A verbatim copy of the records below, pictures omitted, is the task.

**** Material supplied

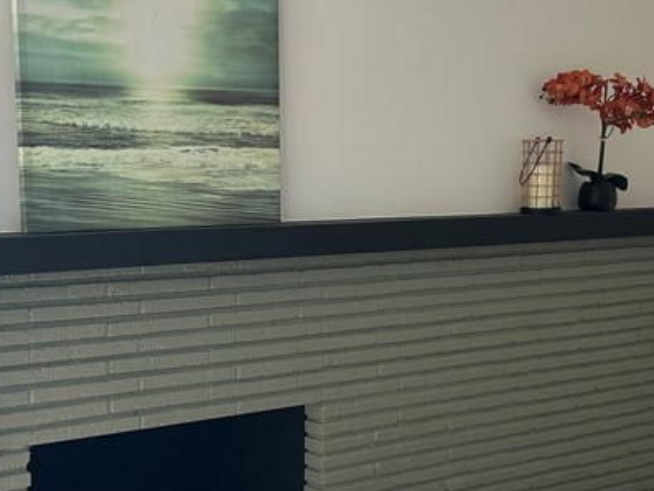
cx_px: 318
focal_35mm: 67
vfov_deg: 21.9
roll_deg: -0.9
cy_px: 328
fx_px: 1266
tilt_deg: -9.0
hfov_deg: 29.0
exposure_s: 1/121
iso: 40
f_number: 1.5
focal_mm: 5.7
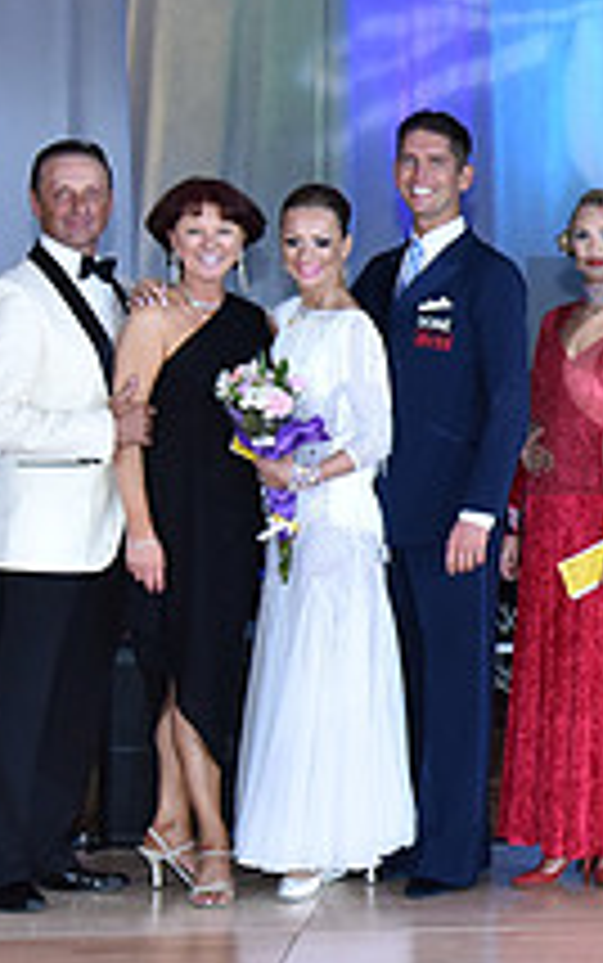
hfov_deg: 9.9
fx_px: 3335
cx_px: 1017
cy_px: 376
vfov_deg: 16.4
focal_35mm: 127
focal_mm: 46
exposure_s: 1/250
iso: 2000
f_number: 5.6
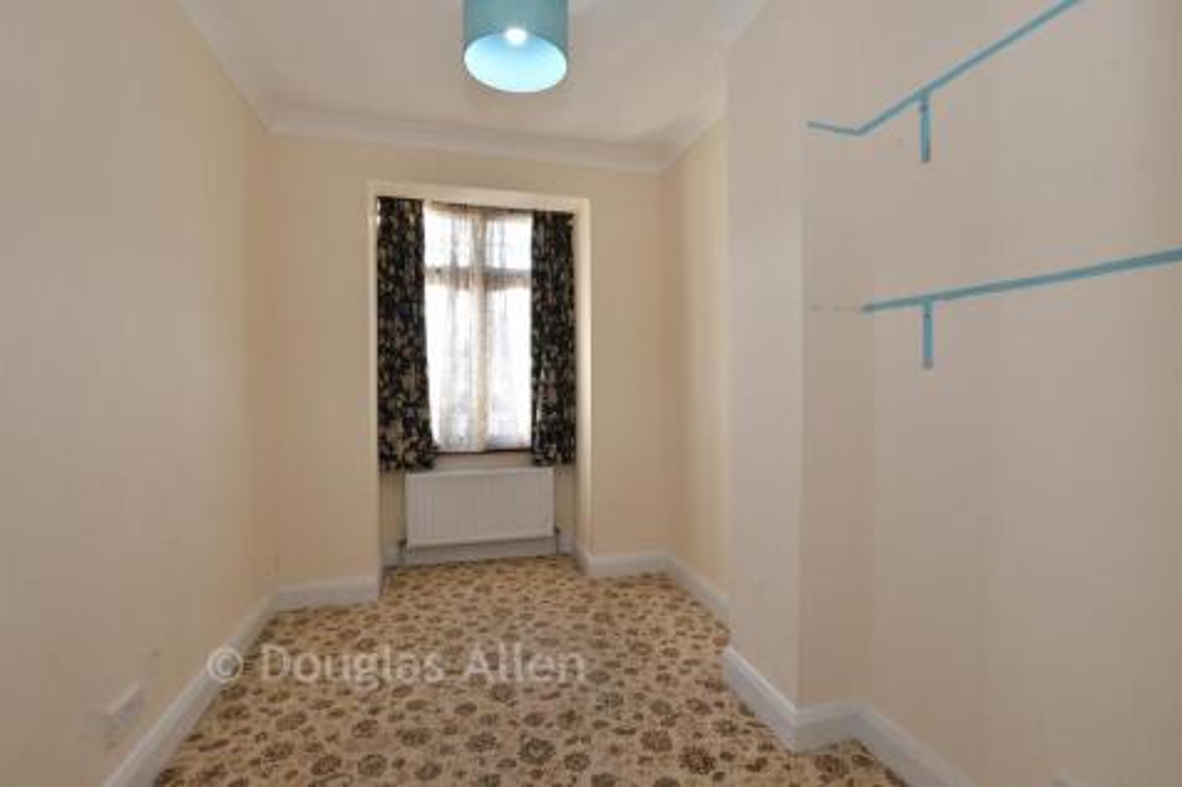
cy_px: 394
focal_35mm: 15
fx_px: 492
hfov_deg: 100.4
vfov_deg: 77.3
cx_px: 591
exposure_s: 1/10
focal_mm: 10
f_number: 8
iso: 250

********

== Your solution ==
cx_px: 318
focal_35mm: 67
vfov_deg: 21.9
roll_deg: -0.9
cy_px: 328
fx_px: 1266
tilt_deg: -9.0
hfov_deg: 29.0
exposure_s: 1/121
iso: 40
f_number: 1.5
focal_mm: 5.7
hfov_deg: 9.9
fx_px: 3335
cx_px: 1017
cy_px: 376
vfov_deg: 16.4
focal_35mm: 127
focal_mm: 46
exposure_s: 1/250
iso: 2000
f_number: 5.6
cy_px: 394
focal_35mm: 15
fx_px: 492
hfov_deg: 100.4
vfov_deg: 77.3
cx_px: 591
exposure_s: 1/10
focal_mm: 10
f_number: 8
iso: 250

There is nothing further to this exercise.